On the 20th, IBK Investment & Securities maintained its 'Buy' rating and target price of 170,000 KRW for Kumho Petrochemical based on this outlook. The closing price on the previous day was 112,800 KRW.
IBK Investment & Securities forecasted that Kumho Petrochemical's first-quarter performance this year will significantly exceed expectations. Operating profit is estimated at 84.4 billion KRW, a 746.0% increase compared to the previous quarter. This surpasses the market consensus of 70.6 billion KRW by more than 10 billion KRW. The improvement is attributed to the elimination of one-time costs and solid performance across all business divisions.
In the synthetic rubber segment, operating profit is expected to reach 35 billion KRW, a 90.0% increase from the previous quarter. This is due to a positive lagging effect (profit from the time lag in raw material input) and rising synthetic rubber prices driven by Southeast Asian tire manufacturers expanding production capacity.
After several years of continuous expansion of high value-added synthetic resin (ABS) capacity in China, much of the expansion has been completed, and demand from the automotive, home appliance, and electronics sectors is expected to improve, leading synthetic resin to turn profitable compared to the previous quarter.
The phenol derivatives division is expected to reduce its operating loss to 10.2 billion KRW, narrowing the deficit compared to the previous quarter. This is due to increased sales volume in the first quarter following large-scale maintenance in the previous quarter and a slight improvement in supply and demand from capacity adjustments by regional companies.

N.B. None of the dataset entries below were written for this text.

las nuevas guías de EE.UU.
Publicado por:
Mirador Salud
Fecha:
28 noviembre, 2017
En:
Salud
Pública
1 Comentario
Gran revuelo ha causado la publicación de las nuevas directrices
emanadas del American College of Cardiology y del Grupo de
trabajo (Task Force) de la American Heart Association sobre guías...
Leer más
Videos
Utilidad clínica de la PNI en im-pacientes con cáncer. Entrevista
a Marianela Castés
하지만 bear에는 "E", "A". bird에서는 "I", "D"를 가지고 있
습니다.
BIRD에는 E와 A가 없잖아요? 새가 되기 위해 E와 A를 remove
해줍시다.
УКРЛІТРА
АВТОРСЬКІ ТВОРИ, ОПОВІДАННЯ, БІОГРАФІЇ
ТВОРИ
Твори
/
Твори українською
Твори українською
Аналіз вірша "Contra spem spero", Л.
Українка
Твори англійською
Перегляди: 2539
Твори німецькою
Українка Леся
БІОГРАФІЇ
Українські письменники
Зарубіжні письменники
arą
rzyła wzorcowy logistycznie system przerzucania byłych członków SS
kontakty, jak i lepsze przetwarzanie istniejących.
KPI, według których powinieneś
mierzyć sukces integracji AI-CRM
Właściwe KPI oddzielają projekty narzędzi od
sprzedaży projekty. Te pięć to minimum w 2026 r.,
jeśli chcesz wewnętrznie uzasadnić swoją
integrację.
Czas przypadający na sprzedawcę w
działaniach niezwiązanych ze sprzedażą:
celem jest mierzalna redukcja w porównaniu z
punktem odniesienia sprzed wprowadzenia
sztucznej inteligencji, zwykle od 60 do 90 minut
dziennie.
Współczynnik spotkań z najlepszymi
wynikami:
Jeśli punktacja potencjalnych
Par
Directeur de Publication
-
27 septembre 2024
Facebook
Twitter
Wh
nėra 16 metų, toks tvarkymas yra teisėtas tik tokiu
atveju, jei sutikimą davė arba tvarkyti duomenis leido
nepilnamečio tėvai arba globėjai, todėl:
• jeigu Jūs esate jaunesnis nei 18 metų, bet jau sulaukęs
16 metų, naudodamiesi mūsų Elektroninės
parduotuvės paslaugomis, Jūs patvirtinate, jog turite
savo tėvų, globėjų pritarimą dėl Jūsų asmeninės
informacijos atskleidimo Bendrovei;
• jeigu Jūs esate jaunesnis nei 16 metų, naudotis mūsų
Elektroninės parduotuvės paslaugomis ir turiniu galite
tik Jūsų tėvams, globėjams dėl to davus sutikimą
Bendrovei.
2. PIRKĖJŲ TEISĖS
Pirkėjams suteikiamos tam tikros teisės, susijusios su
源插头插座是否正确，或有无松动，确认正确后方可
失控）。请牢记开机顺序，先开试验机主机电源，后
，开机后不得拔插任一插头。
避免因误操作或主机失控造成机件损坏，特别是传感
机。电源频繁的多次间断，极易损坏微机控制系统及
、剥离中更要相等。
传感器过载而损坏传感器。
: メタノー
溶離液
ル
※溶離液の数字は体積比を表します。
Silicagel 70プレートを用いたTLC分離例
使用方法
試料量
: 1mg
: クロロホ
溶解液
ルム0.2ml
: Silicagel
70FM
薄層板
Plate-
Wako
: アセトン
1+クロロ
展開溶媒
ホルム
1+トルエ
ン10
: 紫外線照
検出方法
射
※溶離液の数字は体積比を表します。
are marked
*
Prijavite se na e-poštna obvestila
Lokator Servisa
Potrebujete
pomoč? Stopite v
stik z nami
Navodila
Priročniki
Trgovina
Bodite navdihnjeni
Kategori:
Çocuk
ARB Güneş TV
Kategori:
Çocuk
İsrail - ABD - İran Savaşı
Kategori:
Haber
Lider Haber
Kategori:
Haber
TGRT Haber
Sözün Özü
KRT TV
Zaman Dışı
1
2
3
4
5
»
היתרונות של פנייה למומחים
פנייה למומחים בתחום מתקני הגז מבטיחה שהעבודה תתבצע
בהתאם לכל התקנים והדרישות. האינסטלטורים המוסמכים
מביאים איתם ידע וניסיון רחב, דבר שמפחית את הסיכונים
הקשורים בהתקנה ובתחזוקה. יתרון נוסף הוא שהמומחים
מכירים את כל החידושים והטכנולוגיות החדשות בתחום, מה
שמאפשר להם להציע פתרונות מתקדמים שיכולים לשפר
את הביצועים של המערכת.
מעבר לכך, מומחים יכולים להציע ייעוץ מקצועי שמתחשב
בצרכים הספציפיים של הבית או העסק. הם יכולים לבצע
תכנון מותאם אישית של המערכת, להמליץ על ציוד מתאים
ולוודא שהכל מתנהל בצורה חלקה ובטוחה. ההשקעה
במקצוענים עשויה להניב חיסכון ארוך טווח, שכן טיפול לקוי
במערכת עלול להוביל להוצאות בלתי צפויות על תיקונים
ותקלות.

Annual operating profit for this year is projected at 419 billion KRW, a 53.6% increase from the previous year, marking a return to a growth trend after three years. Lee Dong-wook, a researcher at IBK Investment & Securities, stated, "With China's 'Iguhwanxin' policy and the increased penetration of large-diameter tires driving overall demand, the tight supply of natural rubber will continue, synthetic rubber net increase will be limited, and raw material prices will stabilize due to new steam cracker capacity in the region. Additionally, increased sales of ABS compounding for Chinese automobiles and the operation of Kumho Mitsui Chemicals' expanded methylene diphenyl diisocyanate (MDI) capacity will boost profits."